Restaurants and pubs resilient despite August exodus
Restaurants and pubs performed strongly this summer, despite the washout weather in August that drove large numbers of Brits abroad.
The latest data from Barclaycard, which processes nearly half of all credit and debit card transactions in the UK, saw travel spend surge by 7% in August as consumers supplemented their already-booked breaks with additional shorter trips abroad.
This bid to escape the above-average rainfall and below-average temperatures saw consumer spending growth slow to 3% year-on-year.
Despite the weather, however, restaurants continued to perform strongly, with growth of 13.3%. Pubs did well, too, with spending up 12.8%.

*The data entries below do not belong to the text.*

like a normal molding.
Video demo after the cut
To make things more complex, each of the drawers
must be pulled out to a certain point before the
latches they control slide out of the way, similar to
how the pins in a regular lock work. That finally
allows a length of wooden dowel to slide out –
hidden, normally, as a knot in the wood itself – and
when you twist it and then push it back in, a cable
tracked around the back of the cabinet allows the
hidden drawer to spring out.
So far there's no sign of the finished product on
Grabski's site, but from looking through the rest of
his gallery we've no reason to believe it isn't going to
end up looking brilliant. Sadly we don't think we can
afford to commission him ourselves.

Nevertheless, over the summer, the amount spent per transaction in restaurants was down 5.4%. Similarly, while transaction volumes in pubs were 19.3% higher this summer, the amount spent per transaction was down 5.4%. This implies that, with no fall in prices, more visits are being made, but for smaller rounds.
Take-away spend also maintained its high level of growth throughout the month, averaging 50.2% in August and building on the growth of 52.7% in July when rainfall across the country was a third-higher than normal.
The number of travel transactions hit 28%, a record for August that helped drive a 7% increase in spending on holidays and family trips.
Hotel transactions in the UK and abroad were 10.5% higher in August, up 11.4% over the past three months. Overall spend growth on hotels dipped to 6.5% over the summer, down 0.5 percentage points on last year. This was triggered by a 4.3% fall in average spend levels, as shorter stays and last-minute deals brought down individual transaction levels.
Chris Wood, chief operating officer at Barclaycard, said: "With the country forecast to experience an Indian Summer this month, it'll be interesting to see whether spending levels recover."